Before answering this recurring question, it is important to know what is the difference between the two oils. The food technologist Miguel Angel Lurueña accounts for Damn science that the differences lie above all in its composition of fatty acids: in olive, the monounsaturated while in the sunflower the polyunsaturated.
When is it advisable to cook with olive or sunflower oil?
Both are considered healthy, but “when we subject them to high temperatures as we do when we cook, the heat oxidizes its molecules and, as a consequence, undesirable compounds for health are formed “. “It is easier for this to happen with polyunsaturated (present in sunflower oil) because they are more unstable”, says the expert.
Therefore, Lurueña considers healthier cooking with olive oil than with sunflower oil. Although we opt for high oleic sunflower oil (healthier than normal sunflower oil), olive oil is still preferable because it has compounds called polyphenols that help minimize oxidation.
Different studies have pointed out the health benefits of olive oil. For example, research published in the journal Diabetes, obesity and metabolism indicates that the consumption of olive oil enriched in oleanolic acid can reduce the risk of developing diabetes in prediabetic people.
According to other research published in the European Journal of Nutrition, the consumption of virgin olive oil prevents inflammation in blood vessels and can reduce the risk of developing atherosclerosis (when fat, cholesterol and other substances accumulate on the walls of the arteries).
Dietitian-nutritionist Daniel Ursúa agrees and points to Damn science which, due to its molecular structure, olive oil is more resistant to heat and it takes longer to generate compounds that are potentially harmful to our body than the sunflower.
Of the same opinion is the dietitian-nutritionist Elisa Escorihuela, who confirms Damn science that cooking with olive oil is always healthier. “When it comes to cooking, olive oil tends to be used more raw and sunflower oil for frying, but this is due more to an economic question than health”, It indicates.

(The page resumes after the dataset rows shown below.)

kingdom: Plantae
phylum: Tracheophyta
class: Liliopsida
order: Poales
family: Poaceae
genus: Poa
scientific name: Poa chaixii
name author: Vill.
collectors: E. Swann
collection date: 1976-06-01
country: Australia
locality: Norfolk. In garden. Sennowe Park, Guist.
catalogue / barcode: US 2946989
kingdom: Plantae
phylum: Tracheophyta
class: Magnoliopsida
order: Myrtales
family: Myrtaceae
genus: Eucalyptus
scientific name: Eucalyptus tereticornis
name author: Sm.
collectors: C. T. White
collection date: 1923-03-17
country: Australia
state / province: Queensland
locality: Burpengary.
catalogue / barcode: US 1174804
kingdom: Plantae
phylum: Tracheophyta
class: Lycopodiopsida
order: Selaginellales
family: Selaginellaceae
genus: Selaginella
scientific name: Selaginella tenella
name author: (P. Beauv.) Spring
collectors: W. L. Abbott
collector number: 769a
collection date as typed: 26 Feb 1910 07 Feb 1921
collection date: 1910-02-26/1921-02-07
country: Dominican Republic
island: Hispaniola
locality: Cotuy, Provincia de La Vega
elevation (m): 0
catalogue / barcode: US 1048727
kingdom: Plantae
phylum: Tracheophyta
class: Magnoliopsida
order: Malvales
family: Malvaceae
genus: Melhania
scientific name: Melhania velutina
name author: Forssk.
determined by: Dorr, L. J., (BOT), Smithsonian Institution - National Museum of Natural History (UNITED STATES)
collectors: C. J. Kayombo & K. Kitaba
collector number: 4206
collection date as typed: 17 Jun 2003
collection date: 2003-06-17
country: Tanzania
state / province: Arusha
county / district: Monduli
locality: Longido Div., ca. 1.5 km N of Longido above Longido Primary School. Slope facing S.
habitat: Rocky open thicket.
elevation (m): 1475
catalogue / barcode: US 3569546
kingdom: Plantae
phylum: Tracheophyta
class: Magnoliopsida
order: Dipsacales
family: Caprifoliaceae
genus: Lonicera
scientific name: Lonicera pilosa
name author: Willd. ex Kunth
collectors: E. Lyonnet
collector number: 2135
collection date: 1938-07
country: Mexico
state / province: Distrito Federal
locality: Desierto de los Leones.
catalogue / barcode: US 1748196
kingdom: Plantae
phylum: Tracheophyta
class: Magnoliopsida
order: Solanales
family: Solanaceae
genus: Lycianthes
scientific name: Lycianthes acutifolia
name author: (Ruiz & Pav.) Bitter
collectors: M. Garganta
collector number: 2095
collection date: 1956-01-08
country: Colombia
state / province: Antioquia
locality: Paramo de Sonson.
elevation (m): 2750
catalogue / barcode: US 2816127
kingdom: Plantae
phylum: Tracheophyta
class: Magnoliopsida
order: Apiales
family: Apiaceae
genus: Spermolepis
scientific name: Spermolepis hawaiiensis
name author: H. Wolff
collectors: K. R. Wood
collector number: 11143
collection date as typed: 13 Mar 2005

Lurueña recommends do not reuse oils that have been subjected to high temperatures or that have reached the point of smoke (when smoke comes out of the pan). When this does not happen, if it is reused, the expert advises not to do it more than three times and filter it previously.
For her part, Beatriz Robles, dietician-nutritionist, considers better do not reuse the same oil. “In each heating cycle in the presence of water (typical of frying, where food supplies water), reactions take place that releases fatty acids and this reduces resistance to heat.” This, according to account Damn science translates into low oil quality, but also in what toxic compounds appear.